## What you have to do
Omit every picture, then return the listing verbatim.

*** Opening of Dataset extract ***

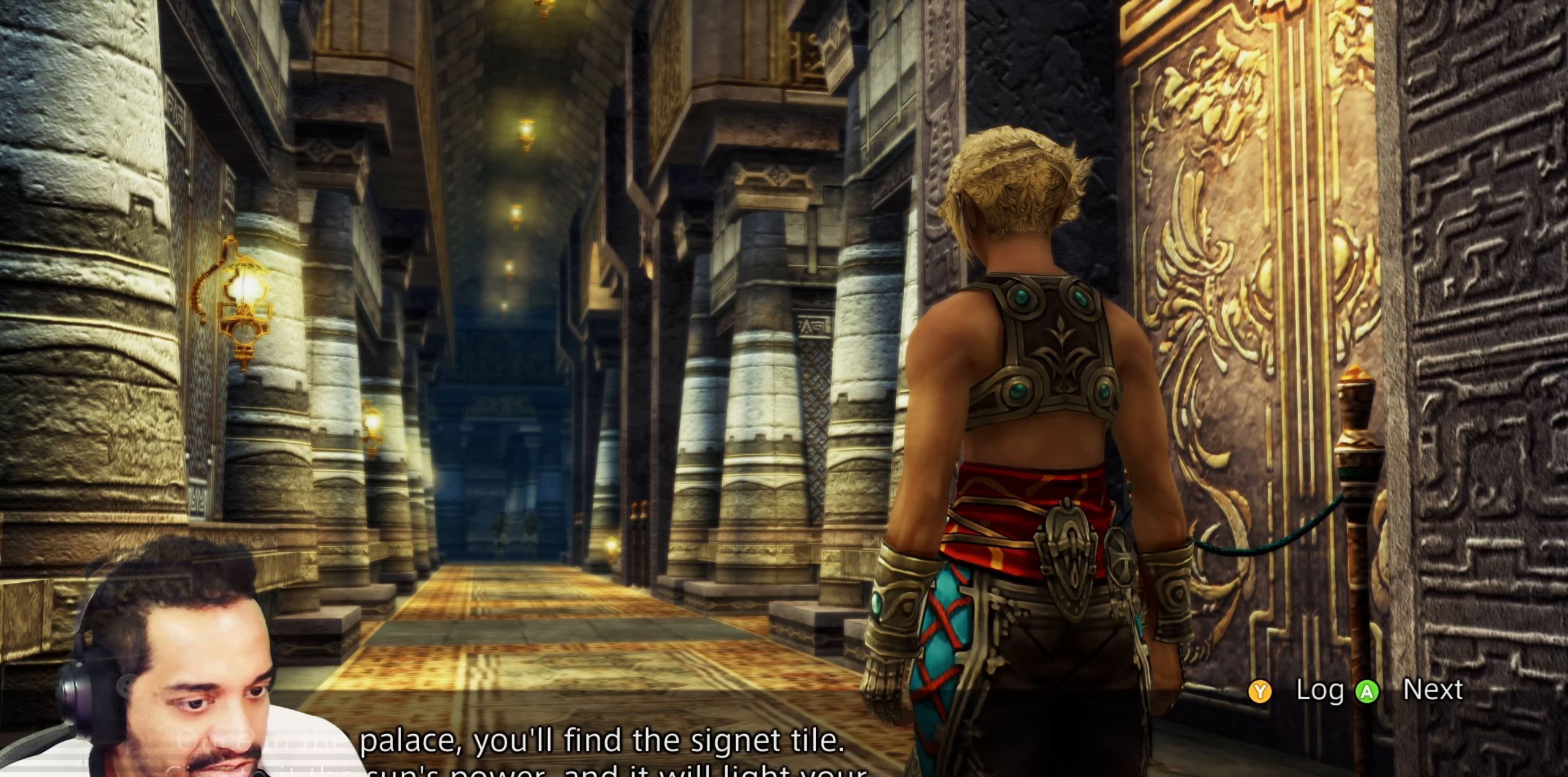
{"buttons": [], "left_stick": "center", "right_stick": "center", "events": []}
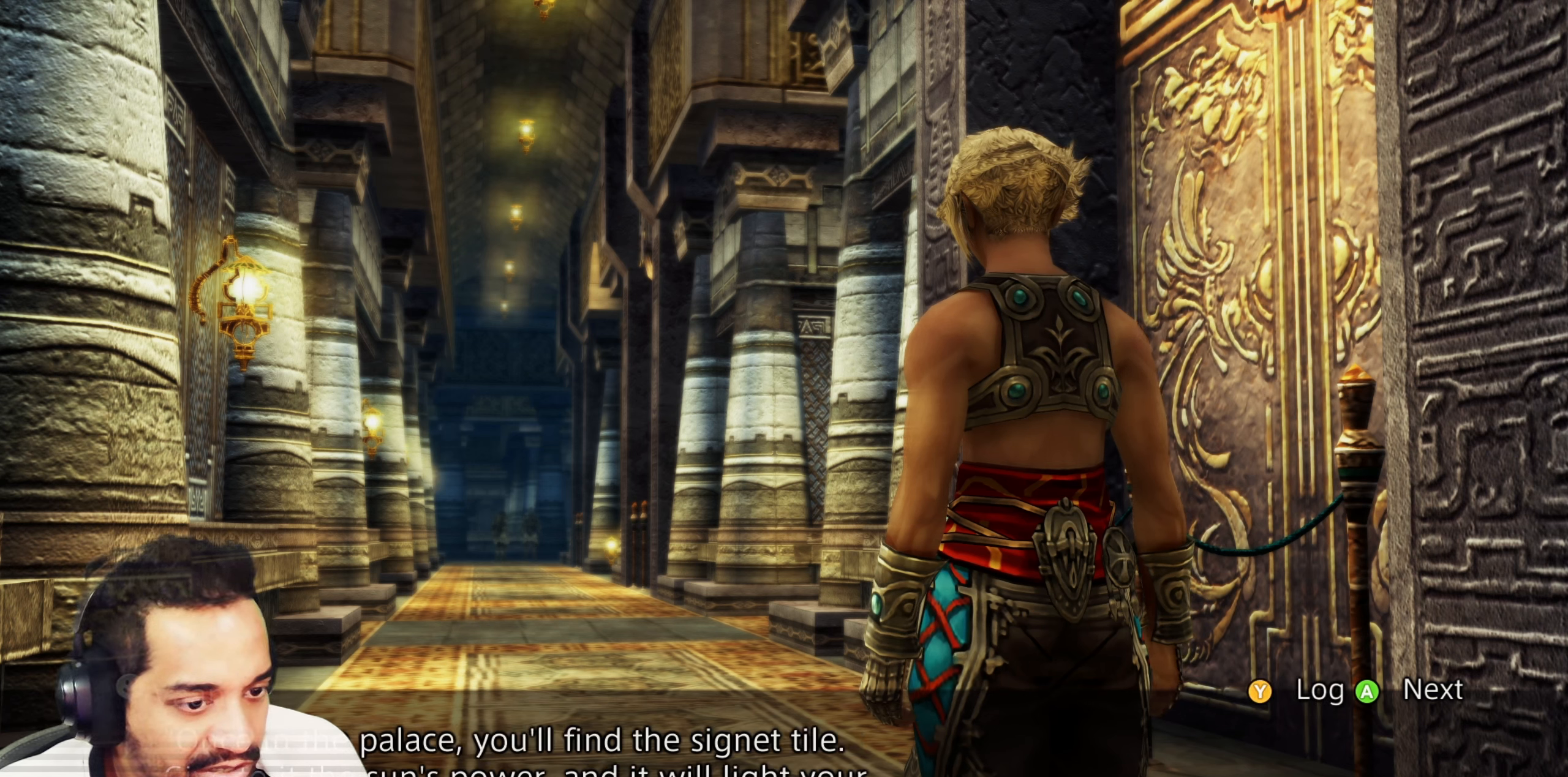
{"buttons": [], "left_stick": "center", "right_stick": "center", "events": []}
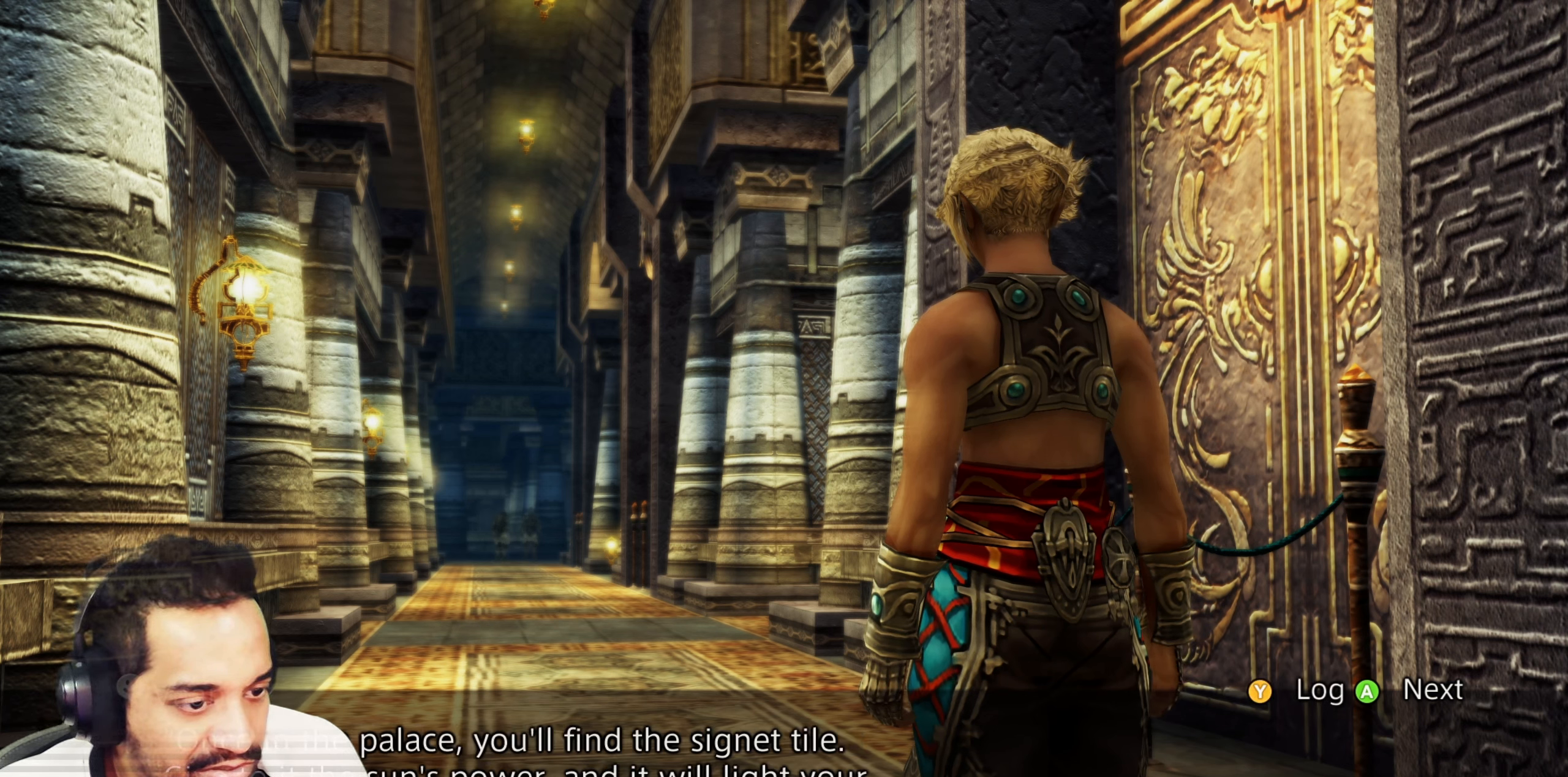
{"buttons": [], "left_stick": "center", "right_stick": "center", "events": []}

*** Close of Dataset extract ***

## Reply
{"buttons": [], "left_stick": "center", "right_stick": "center", "events": []}
{"buttons": [], "left_stick": "center", "right_stick": "center", "events": []}
{"buttons": [], "left_stick": "center", "right_stick": "center", "events": []}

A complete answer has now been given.